The events of December 3rd are the most well-known aspect of this disaster. Less studied is the “slow violence” wreaked by the lack of clean-up, groundwater contamination, and chronic and intergenerational health impacts. Despite a longstanding dismissal of survivors' legal and medical claims, survivor-led and on-the-ground support groups creatively address the needs of the impacted communities. Workers' alliances and community-led social movement groups sustain a transnational movement for justice, engage in citizen science, have developed holistic approaches to relieving survivors’ chemical body burdens, and attend to the broader environmental health crisis.  

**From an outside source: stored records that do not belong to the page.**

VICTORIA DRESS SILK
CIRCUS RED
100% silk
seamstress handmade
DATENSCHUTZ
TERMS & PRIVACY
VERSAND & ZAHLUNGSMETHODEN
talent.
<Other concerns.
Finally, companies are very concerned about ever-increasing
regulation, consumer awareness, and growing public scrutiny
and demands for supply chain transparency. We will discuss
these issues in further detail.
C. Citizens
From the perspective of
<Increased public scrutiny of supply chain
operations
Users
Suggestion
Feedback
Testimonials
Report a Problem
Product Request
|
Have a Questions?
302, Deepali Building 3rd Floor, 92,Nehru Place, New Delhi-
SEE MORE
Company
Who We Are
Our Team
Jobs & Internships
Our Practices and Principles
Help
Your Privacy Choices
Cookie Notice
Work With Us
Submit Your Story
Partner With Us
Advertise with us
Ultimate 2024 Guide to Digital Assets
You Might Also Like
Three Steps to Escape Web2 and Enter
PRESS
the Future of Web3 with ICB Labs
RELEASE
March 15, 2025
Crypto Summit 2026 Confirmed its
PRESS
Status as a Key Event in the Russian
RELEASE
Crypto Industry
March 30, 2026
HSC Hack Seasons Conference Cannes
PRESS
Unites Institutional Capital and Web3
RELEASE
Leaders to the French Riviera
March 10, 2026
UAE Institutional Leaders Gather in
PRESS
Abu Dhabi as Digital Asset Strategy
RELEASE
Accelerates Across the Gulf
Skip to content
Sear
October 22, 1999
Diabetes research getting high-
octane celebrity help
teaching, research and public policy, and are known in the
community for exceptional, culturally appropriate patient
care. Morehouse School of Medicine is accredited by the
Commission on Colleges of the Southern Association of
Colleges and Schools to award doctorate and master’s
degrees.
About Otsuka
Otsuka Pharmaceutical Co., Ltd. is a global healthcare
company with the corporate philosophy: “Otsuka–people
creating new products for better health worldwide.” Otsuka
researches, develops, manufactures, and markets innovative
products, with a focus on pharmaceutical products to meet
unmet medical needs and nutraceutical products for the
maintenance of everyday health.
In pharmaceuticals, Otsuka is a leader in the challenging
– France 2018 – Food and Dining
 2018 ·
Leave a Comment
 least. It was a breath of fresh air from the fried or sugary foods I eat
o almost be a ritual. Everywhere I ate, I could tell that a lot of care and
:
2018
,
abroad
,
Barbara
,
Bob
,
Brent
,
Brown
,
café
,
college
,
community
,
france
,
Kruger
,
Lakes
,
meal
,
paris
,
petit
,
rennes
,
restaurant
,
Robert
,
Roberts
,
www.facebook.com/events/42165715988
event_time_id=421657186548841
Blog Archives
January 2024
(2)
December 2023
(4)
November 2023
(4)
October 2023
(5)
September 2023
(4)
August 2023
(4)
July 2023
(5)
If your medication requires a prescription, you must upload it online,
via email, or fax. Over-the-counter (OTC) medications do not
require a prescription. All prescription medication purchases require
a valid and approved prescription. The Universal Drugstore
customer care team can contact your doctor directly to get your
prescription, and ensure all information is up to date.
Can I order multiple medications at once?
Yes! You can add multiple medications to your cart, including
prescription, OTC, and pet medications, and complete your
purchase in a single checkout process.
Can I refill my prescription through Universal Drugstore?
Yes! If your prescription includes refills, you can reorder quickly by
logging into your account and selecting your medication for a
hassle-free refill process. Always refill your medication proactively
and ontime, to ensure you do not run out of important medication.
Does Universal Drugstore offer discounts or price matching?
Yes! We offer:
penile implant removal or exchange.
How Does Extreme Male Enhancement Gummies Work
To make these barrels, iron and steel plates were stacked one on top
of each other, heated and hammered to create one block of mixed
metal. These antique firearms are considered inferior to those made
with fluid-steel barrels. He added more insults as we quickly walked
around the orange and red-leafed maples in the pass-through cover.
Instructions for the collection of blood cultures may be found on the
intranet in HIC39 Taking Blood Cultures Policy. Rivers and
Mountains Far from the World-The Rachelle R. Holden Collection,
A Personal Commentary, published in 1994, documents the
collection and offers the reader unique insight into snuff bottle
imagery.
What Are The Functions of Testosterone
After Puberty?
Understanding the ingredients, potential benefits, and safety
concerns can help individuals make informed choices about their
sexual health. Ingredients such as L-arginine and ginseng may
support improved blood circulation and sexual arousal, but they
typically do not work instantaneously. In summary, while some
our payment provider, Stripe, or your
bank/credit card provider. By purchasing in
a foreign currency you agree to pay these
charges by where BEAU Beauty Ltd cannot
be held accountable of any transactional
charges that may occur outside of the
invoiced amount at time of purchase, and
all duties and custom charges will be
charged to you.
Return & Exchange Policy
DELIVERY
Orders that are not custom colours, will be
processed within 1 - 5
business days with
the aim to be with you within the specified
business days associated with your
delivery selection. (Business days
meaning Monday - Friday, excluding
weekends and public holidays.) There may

Frontline communities are typically subject to “toxic gaslighting” that constructs their lived experiences as inaccurate, exaggerated, or suspicious “voices of the side effects”. Qualitative studies of environmental health disasters help mitigate the harms done by technical models of risk communication, which dismiss community-based, sensory, embodied, intuitive, and experiential knowledges.

The co-editors for this special issue invite papers that focus on the Bhopal Gas Disaster and its legacies and impacts worldwide. Papers need not directly focus on the Bhopal gas disaster but must refer to and center its legacy. Heeding Dr. Eve Tuck’s crucial call to cease “damage-centered research,” we invite papers that resist the tendency to portray Bhopal’s survivors and frontline communities solely in terms of victimhood, pain, and strife. Papers can include research studies, first-person accounts, book reviews, and relevant pedagogical activities.